= What you have to do =
List every comment line (the ones starting with //) in the add-on code excerpt below.

= Excerpt provided =
══════════════════════════════

If I understand your goal correctly, I think this barebones example may help you (please see inline comments for explanation):

Create a new addon. In main.js, add this:

// load in our helpers
var tabs = require("tabs");
var data = require("self").data;

var current_tab;

// when someone goes to a tab:
tabs.on('activate', function(tab){
    tab.attach({
        // attach the tab.js file
        contentScriptFile: data.url("tab.js"),
        // and handle messages coming FROM tab.js
        onMessage: function(data){
            if(data.type == "click"){
                // do some stuff, then post back to the tab
                // the thing you might be missing here is using "this" to refer back to your tab/contentScript
                this.postMessage({
                    "type": "click_complete",
                    "msg": "thanks for clicking the button!"

══════════════════════════════

Collected data
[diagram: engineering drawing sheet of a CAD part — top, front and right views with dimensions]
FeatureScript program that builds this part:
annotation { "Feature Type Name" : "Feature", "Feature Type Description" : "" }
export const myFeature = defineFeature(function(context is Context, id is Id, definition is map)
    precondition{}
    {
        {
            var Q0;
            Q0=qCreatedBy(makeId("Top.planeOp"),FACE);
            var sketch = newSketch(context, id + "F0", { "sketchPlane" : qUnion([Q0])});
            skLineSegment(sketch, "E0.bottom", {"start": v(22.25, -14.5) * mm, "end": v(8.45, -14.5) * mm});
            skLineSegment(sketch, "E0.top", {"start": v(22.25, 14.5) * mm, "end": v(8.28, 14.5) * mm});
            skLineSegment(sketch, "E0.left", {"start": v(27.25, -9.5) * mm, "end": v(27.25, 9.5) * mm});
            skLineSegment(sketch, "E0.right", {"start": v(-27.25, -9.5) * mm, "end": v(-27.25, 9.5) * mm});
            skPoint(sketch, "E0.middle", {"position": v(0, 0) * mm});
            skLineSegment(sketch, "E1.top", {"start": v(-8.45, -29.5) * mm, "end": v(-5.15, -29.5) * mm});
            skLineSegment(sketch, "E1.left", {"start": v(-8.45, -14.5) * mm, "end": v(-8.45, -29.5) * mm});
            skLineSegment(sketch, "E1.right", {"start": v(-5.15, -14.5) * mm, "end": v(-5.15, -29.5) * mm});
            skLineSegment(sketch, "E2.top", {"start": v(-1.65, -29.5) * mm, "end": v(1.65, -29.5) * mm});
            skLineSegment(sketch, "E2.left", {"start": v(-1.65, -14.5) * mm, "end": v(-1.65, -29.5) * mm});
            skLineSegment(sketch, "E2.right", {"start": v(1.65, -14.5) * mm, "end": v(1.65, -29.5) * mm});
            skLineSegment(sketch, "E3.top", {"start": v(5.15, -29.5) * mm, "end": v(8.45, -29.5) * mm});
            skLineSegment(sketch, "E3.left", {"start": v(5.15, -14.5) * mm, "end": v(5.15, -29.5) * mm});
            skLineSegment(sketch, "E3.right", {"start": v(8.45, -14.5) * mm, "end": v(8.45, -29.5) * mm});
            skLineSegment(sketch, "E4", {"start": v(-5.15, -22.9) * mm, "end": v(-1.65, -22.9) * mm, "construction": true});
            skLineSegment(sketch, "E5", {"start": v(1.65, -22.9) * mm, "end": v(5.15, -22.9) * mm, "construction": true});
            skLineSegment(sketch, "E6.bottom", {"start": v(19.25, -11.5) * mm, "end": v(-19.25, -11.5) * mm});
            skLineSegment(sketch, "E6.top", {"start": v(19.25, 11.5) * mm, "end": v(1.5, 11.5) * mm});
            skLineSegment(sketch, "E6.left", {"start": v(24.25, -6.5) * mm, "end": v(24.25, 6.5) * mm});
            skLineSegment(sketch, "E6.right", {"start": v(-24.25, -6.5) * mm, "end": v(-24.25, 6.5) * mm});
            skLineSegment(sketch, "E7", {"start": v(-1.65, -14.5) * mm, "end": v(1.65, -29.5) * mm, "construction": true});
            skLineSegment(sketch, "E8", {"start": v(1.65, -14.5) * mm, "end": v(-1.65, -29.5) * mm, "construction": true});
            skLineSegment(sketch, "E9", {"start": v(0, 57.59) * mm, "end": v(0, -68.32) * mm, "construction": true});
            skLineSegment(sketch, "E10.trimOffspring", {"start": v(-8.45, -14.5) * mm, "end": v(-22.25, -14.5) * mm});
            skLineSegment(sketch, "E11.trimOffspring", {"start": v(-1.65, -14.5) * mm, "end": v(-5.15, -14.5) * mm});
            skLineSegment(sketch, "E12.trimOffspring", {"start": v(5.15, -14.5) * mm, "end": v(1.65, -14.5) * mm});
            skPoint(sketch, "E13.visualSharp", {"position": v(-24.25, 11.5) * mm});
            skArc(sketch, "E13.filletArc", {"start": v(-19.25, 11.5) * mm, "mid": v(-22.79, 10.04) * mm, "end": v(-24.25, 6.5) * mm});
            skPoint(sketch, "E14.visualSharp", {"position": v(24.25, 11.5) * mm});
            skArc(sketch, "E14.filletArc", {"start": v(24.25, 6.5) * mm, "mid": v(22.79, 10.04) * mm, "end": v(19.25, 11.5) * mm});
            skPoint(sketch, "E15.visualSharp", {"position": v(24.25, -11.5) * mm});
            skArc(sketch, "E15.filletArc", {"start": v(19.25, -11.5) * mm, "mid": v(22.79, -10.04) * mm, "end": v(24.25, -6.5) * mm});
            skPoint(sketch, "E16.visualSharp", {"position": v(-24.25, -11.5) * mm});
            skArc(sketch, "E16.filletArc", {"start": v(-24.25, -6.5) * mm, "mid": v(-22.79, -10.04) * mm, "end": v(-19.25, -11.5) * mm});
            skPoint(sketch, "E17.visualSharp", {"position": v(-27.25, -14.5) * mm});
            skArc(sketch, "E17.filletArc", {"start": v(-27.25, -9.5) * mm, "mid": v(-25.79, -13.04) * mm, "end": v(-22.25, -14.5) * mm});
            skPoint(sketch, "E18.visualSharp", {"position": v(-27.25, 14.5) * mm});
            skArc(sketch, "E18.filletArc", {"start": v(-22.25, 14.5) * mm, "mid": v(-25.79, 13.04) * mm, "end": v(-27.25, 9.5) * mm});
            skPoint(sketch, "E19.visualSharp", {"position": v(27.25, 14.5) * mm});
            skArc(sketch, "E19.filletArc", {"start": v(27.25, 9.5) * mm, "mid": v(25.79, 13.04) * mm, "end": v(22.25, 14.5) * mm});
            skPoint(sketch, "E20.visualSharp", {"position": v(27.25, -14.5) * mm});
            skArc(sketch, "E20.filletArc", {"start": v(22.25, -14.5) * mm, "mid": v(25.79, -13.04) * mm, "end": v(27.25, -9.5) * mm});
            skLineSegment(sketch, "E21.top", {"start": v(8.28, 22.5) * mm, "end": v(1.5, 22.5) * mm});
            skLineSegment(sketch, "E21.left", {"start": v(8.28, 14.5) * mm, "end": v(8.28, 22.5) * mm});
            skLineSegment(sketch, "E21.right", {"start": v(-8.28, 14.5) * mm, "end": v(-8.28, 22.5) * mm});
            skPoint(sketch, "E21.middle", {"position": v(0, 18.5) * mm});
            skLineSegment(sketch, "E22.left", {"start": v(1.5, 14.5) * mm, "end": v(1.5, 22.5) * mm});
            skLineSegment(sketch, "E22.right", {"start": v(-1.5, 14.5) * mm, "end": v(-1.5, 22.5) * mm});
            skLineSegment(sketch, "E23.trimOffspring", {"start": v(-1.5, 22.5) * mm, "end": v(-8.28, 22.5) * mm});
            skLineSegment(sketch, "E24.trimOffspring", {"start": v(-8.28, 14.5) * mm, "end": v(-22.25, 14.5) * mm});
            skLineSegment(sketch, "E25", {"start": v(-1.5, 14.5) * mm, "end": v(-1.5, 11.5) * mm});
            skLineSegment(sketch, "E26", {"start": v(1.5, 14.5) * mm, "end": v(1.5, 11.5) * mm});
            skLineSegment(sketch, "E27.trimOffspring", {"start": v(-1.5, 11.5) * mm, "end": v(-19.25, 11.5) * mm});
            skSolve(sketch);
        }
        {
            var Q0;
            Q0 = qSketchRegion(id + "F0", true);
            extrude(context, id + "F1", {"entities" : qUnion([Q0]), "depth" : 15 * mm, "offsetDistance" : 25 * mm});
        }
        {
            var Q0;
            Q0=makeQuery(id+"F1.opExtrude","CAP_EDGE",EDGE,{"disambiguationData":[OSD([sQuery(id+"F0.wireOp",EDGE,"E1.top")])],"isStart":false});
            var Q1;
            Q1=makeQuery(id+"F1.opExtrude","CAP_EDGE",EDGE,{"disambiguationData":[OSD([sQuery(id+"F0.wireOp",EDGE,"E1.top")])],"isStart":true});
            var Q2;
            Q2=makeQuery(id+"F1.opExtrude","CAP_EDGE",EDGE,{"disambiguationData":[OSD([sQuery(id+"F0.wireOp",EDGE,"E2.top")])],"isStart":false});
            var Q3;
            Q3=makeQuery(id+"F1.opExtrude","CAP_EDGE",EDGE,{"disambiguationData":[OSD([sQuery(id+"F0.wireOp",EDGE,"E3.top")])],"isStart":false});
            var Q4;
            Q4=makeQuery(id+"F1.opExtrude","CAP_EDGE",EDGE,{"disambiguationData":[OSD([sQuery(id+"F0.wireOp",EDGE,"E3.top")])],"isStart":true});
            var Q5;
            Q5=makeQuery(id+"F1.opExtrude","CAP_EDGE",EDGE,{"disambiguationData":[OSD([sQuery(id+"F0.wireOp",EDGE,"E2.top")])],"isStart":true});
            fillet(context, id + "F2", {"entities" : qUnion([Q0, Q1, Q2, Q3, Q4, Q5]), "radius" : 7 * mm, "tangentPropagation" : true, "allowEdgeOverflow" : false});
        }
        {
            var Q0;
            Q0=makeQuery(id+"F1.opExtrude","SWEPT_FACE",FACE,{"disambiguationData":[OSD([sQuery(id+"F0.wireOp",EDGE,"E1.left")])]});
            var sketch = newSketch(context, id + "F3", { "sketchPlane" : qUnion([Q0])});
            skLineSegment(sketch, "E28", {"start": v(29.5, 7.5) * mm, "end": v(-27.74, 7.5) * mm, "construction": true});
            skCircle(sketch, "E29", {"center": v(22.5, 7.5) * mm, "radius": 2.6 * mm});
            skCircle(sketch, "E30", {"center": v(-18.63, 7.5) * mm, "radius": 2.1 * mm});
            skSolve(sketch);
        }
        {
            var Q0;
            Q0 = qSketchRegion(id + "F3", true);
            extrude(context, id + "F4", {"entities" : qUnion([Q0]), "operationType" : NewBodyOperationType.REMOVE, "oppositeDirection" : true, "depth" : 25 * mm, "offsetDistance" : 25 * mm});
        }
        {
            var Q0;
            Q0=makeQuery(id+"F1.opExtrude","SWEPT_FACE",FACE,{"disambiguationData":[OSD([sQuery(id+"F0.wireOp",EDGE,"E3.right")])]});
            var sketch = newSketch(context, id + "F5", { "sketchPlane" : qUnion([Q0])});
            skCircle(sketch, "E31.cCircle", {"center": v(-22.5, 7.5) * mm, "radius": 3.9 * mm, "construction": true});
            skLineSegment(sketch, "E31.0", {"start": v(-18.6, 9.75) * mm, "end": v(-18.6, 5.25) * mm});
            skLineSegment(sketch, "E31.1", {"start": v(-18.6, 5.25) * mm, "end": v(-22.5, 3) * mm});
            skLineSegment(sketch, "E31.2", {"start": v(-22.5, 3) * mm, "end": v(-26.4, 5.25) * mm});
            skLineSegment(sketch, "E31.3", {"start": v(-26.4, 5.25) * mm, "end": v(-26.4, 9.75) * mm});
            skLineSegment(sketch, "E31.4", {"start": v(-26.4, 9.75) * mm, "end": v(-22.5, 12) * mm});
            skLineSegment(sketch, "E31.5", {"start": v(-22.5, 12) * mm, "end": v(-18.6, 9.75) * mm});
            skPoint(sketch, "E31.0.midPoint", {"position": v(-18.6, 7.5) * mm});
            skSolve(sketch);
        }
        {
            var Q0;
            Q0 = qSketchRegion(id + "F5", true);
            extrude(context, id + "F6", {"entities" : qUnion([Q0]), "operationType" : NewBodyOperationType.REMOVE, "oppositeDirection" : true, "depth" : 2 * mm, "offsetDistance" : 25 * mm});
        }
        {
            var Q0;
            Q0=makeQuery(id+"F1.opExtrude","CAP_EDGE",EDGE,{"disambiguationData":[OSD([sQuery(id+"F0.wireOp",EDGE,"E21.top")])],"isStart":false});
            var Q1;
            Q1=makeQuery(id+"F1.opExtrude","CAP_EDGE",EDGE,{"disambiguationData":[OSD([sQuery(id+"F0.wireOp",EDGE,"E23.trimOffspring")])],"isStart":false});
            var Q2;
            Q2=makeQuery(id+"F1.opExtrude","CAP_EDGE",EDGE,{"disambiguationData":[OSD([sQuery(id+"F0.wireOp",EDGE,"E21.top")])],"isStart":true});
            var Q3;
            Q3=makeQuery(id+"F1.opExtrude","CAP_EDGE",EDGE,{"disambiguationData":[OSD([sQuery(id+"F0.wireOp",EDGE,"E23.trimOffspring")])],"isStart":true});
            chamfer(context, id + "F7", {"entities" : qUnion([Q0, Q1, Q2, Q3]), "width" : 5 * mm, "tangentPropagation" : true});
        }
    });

══════════════════════════════

= Result of this task =
// load in our helpers
// when someone goes to a tab:
// attach the tab.js file
// and handle messages coming FROM tab.js
// do some stuff, then post back to the tab
// the thing you might be missing here is using "this" to refer back to your tab/contentScript